Countries boasting very expensive and advanced healthcare appears to have lower success in understanding and dealing with this situation than countries that have more basic health care area that are more resistant to scientific persuasion. There is a third approach that I have imagined in this blog as the dedomenocracy approach. This approach only invokes policies when a sufficient portion of the population expresses some urgency. In the the context of the past year, I doubt this urgency ever would have been met. The panic of the population that did exist came as a result of encouragement by politicians and media. When the problem did become acute, the data should have shown the problems were primarily localized to long-term care homes housing people whose health conditions already demand assistive living. In any case, if dedomenocracy would have imposed some policy, that policy would have already expired and there is no widespread demand for more policies, at least not that the super-majority levels required to trigger the policy. The policies, if needed, would come from algorithms considering the available data, prioritizing recently observed data over old data, and in particular treating theories such a virology and epidemiology as expressions of very old data of lower importance than recent observations. As I described in earlier posts, a dedomenocracy’s policies are entirely based on algorithm and are beyond any modification or veto by any human. This makes the policies immune to immediate politics. Humans have a role in choosing and tuning the algorithm, but that occurs long before the crisis started so the policies are based on long-term and stable goals instead of short term agenda-based decision making we experienced.
In this case, the disease was not the existential threat we feared. Even if it were as bad as the 1918 flu, our society would have survived it, especially if the impact was primarily among older people at the ends of their lives. Dedomenocracy would have performed better than our governments.

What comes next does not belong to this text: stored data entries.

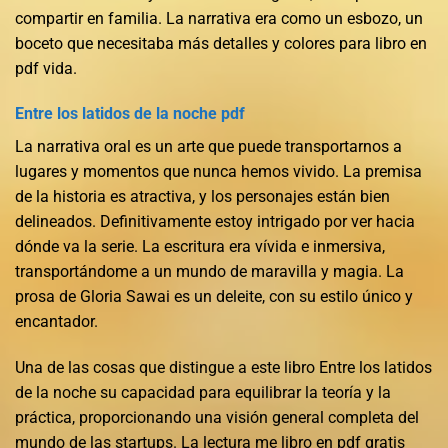
compartir en familia. La narrativa era como un esbozo, un
boceto que necesitaba más detalles y colores para libro en
pdf vida.
Entre los latidos de la noche pdf
La narrativa oral es un arte que puede transportarnos a
lugares y momentos que nunca hemos vivido. La premisa
de la historia es atractiva, y los personajes están bien
delineados. Definitivamente estoy intrigado por ver hacia
dónde va la serie. La escritura era vívida e inmersiva,
transportándome a un mundo de maravilla y magia. La
prosa de Gloria Sawai es un deleite, con su estilo único y
encantador.
Una de las cosas que distingue a este libro Entre los latidos
de la noche su capacidad para equilibrar la teoría y la
práctica, proporcionando una visión general completa del
mundo de las startups. La lectura me libro en pdf gratis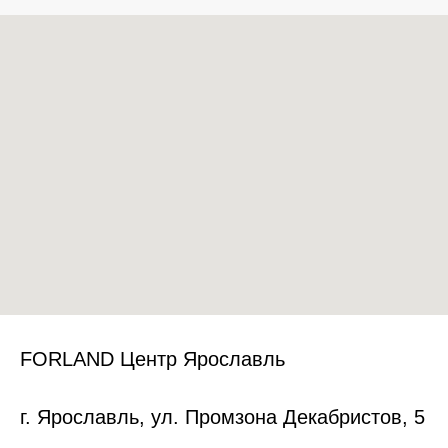
FORLAND Центр Ярославль
г. Ярославль, ул. Промзона Декабристов, 5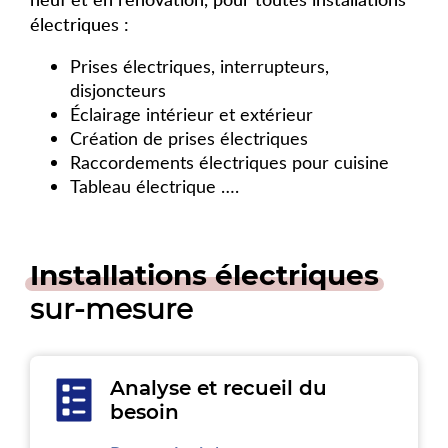
électriques :
Prises électriques, interrupteurs,
disjoncteurs
Éclairage intérieur et extérieur
Création de prises électriques
Raccordements électriques pour cuisine
Tableau électrique ….
Installations électriques
sur-mesure
Analyse et recueil du
besoin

Eventually, perhaps, our much feared existentially threatening pandemic (of black death proportions) may finally arrive. When that happens, perhaps then our over reaction of our paranoid science would have outperformed the alternatives. Based on the observations above, I doubt the science would have come up with the right solution. As I described in an earlier post about flattening the curve, the science made the ludicrous recommendation to shut down the economy in order to keep cases within health care capacity, completely neglecting the fact that that capacity depends on the economy to supply it with material and funding. If there were a real existentially-threatening pandemic, science would have condemned us to a collapsing medical system watched by an impoverished population who probably would not care any more. Even when facing such a huge threat, doing as little as necessary is more likely to succeed than the kind of over reaction we have experienced over the past year.